▶ **GOAL**:
Extract all of the lines below, copying each one character for character and in the same order.
Begin
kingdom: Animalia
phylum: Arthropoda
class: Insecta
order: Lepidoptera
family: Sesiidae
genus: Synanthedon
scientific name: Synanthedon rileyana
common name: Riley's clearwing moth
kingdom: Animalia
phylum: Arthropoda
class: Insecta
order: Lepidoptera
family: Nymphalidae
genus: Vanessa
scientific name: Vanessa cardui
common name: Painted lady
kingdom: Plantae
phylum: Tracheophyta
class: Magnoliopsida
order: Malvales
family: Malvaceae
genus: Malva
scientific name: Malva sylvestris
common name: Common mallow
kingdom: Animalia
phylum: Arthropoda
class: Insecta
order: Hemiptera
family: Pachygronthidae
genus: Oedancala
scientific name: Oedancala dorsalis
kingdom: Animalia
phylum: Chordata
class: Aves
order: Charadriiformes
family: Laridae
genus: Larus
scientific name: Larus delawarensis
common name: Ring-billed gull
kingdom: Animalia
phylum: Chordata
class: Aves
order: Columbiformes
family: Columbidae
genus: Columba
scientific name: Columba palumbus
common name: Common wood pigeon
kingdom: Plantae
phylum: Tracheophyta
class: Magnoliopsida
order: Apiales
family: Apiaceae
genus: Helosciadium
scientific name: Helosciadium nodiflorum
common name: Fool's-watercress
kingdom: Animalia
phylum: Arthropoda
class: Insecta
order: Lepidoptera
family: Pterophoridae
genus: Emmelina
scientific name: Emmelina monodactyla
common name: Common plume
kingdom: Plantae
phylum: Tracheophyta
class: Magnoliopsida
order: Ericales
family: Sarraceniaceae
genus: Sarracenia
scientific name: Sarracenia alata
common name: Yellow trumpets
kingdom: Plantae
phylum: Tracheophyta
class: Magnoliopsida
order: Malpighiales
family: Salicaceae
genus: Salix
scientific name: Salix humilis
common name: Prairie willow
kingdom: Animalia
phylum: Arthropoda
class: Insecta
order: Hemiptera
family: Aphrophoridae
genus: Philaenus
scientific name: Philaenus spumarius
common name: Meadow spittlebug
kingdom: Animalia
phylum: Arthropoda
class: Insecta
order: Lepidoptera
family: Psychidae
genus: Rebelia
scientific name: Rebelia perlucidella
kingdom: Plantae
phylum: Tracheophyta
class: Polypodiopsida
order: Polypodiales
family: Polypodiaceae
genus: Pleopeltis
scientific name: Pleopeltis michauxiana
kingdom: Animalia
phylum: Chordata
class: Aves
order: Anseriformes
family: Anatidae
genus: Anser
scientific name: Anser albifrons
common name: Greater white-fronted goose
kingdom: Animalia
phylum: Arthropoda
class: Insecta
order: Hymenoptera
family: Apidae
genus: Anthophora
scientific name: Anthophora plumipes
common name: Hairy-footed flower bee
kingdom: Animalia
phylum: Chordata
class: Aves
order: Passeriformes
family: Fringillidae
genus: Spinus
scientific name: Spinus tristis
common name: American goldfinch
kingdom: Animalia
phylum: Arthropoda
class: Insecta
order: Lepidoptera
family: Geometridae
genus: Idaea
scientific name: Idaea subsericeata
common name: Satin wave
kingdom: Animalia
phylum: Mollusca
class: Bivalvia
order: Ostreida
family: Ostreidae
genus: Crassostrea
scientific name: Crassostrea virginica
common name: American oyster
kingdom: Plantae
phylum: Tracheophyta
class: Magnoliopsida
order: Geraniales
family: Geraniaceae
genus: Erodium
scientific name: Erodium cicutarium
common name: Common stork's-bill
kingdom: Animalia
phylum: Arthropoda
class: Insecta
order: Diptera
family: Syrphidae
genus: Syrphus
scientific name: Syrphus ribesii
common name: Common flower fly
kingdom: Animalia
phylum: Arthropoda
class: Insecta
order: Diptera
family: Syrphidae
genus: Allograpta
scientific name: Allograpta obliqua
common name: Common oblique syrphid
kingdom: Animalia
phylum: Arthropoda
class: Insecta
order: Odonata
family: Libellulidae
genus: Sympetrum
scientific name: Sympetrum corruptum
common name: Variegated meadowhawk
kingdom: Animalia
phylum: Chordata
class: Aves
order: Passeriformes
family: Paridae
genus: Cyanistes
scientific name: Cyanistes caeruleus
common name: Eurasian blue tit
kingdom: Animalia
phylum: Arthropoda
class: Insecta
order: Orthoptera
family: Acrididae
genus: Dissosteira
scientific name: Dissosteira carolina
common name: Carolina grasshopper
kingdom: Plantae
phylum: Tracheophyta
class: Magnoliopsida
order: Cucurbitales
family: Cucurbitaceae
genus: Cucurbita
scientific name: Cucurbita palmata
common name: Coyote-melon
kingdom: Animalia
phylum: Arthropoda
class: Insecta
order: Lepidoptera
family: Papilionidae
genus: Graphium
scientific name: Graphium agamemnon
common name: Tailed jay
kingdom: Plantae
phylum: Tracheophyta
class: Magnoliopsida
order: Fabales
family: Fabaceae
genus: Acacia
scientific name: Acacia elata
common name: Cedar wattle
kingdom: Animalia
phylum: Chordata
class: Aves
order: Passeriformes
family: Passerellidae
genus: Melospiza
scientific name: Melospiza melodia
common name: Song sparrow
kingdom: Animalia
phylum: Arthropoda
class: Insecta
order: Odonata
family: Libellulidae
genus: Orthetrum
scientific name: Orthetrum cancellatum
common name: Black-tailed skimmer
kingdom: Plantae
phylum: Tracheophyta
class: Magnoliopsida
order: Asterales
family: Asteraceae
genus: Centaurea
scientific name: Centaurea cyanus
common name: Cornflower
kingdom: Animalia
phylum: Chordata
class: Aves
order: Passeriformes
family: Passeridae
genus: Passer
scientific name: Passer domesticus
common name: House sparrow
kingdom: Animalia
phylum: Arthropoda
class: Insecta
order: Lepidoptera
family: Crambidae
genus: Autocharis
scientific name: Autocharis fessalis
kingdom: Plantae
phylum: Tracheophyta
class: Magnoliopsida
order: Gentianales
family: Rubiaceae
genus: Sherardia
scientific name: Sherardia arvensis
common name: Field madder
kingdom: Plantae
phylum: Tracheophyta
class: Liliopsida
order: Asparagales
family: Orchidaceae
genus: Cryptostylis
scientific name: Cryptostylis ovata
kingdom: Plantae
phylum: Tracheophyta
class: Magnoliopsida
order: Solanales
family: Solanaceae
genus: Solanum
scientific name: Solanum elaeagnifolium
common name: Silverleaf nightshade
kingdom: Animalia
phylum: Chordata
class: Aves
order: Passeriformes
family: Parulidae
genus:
End
▶ **THE COMPLETED TASK**:
kingdom: Animalia
phylum: Arthropoda
class: Insecta
order: Lepidoptera
family: Sesiidae
genus: Synanthedon
scientific name: Synanthedon rileyana
common name: Riley's clearwing moth
kingdom: Animalia
phylum: Arthropoda
class: Insecta
order: Lepidoptera
family: Nymphalidae
genus: Vanessa
scientific name: Vanessa cardui
common name: Painted lady
kingdom: Plantae
phylum: Tracheophyta
class: Magnoliopsida
order: Malvales
family: Malvaceae
genus: Malva
scientific name: Malva sylvestris
common name: Common mallow
kingdom: Animalia
phylum: Arthropoda
class: Insecta
order: Hemiptera
family: Pachygronthidae
genus: Oedancala
scientific name: Oedancala dorsalis
kingdom: Animalia
phylum: Chordata
class: Aves
order: Charadriiformes
family: Laridae
genus: Larus
scientific name: Larus delawarensis
common name: Ring-billed gull
kingdom: Animalia
phylum: Chordata
class: Aves
order: Columbiformes
family: Columbidae
genus: Columba
scientific name: Columba palumbus
common name: Common wood pigeon
kingdom: Plantae
phylum: Tracheophyta
class: Magnoliopsida
order: Apiales
family: Apiaceae
genus: Helosciadium
scientific name: Helosciadium nodiflorum
common name: Fool's-watercress
kingdom: Animalia
phylum: Arthropoda
class: Insecta
order: Lepidoptera
family: Pterophoridae
genus: Emmelina
scientific name: Emmelina monodactyla
common name: Common plume
kingdom: Plantae
phylum: Tracheophyta
class: Magnoliopsida
order: Ericales
family: Sarraceniaceae
genus: Sarracenia
scientific name: Sarracenia alata
common name: Yellow trumpets
kingdom: Plantae
phylum: Tracheophyta
class: Magnoliopsida
order: Malpighiales
family: Salicaceae
genus: Salix
scientific name: Salix humilis
common name: Prairie willow
kingdom: Animalia
phylum: Arthropoda
class: Insecta
order: Hemiptera
family: Aphrophoridae
genus: Philaenus
scientific name: Philaenus spumarius
common name: Meadow spittlebug
kingdom: Animalia
phylum: Arthropoda
class: Insecta
order: Lepidoptera
family: Psychidae
genus: Rebelia
scientific name: Rebelia perlucidella
kingdom: Plantae
phylum: Tracheophyta
class: Polypodiopsida
order: Polypodiales
family: Polypodiaceae
genus: Pleopeltis
scientific name: Pleopeltis michauxiana
kingdom: Animalia
phylum: Chordata
class: Aves
order: Anseriformes
family: Anatidae
genus: Anser
scientific name: Anser albifrons
common name: Greater white-fronted goose
kingdom: Animalia
phylum: Arthropoda
class: Insecta
order: Hymenoptera
family: Apidae
genus: Anthophora
scientific name: Anthophora plumipes
common name: Hairy-footed flower bee
kingdom: Animalia
phylum: Chordata
class: Aves
order: Passeriformes
family: Fringillidae
genus: Spinus
scientific name: Spinus tristis
common name: American goldfinch
kingdom: Animalia
phylum: Arthropoda
class: Insecta
order: Lepidoptera
family: Geometridae
genus: Idaea
scientific name: Idaea subsericeata
common name: Satin wave
kingdom: Animalia
phylum: Mollusca
class: Bivalvia
order: Ostreida
family: Ostreidae
genus: Crassostrea
scientific name: Crassostrea virginica
common name: American oyster
kingdom: Plantae
phylum: Tracheophyta
class: Magnoliopsida
order: Geraniales
family: Geraniaceae
genus: Erodium
scientific name: Erodium cicutarium
common name: Common stork's-bill
kingdom: Animalia
phylum: Arthropoda
class: Insecta
order: Diptera
family: Syrphidae
genus: Syrphus
scientific name: Syrphus ribesii
common name: Common flower fly
kingdom: Animalia
phylum: Arthropoda
class: Insecta
order: Diptera
family: Syrphidae
genus: Allograpta
scientific name: Allograpta obliqua
common name: Common oblique syrphid
kingdom: Animalia
phylum: Arthropoda
class: Insecta
order: Odonata
family: Libellulidae
genus: Sympetrum
scientific name: Sympetrum corruptum
common name: Variegated meadowhawk
kingdom: Animalia
phylum: Chordata
class: Aves
order: Passeriformes
family: Paridae
genus: Cyanistes
scientific name: Cyanistes caeruleus
common name: Eurasian blue tit
kingdom: Animalia
phylum: Arthropoda
class: Insecta
order: Orthoptera
family: Acrididae
genus: Dissosteira
scientific name: Dissosteira carolina
common name: Carolina grasshopper
kingdom: Plantae
phylum: Tracheophyta
class: Magnoliopsida
order: Cucurbitales
family: Cucurbitaceae
genus: Cucurbita
scientific name: Cucurbita palmata
common name: Coyote-melon
kingdom: Animalia
phylum: Arthropoda
class: Insecta
order: Lepidoptera
family: Papilionidae
genus: Graphium
scientific name: Graphium agamemnon
common name: Tailed jay
kingdom: Plantae
phylum: Tracheophyta
class: Magnoliopsida
order: Fabales
family: Fabaceae
genus: Acacia
scientific name: Acacia elata
common name: Cedar wattle
kingdom: Animalia
phylum: Chordata
class: Aves
order: Passeriformes
family: Passerellidae
genus: Melospiza
scientific name: Melospiza melodia
common name: Song sparrow
kingdom: Animalia
phylum: Arthropoda
class: Insecta
order: Odonata
family: Libellulidae
genus: Orthetrum
scientific name: Orthetrum cancellatum
common name: Black-tailed skimmer
kingdom: Plantae
phylum: Tracheophyta
class: Magnoliopsida
order: Asterales
family: Asteraceae
genus: Centaurea
scientific name: Centaurea cyanus
common name: Cornflower
kingdom: Animalia
phylum: Chordata
class: Aves
order: Passeriformes
family: Passeridae
genus: Passer
scientific name: Passer domesticus
common name: House sparrow
kingdom: Animalia
phylum: Arthropoda
class: Insecta
order: Lepidoptera
family: Crambidae
genus: Autocharis
scientific name: Autocharis fessalis
kingdom: Plantae
phylum: Tracheophyta
class: Magnoliopsida
order: Gentianales
family: Rubiaceae
genus: Sherardia
scientific name: Sherardia arvensis
common name: Field madder
kingdom: Plantae
phylum: Tracheophyta
class: Liliopsida
order: Asparagales
family: Orchidaceae
genus: Cryptostylis
scientific name: Cryptostylis ovata
kingdom: Plantae
phylum: Tracheophyta
class: Magnoliopsida
order: Solanales
family: Solanaceae
genus: Solanum
scientific name: Solanum elaeagnifolium
common name: Silverleaf nightshade
kingdom: Animalia
phylum: Chordata
class: Aves
order: Passeriformes
family: Parulidae
genus:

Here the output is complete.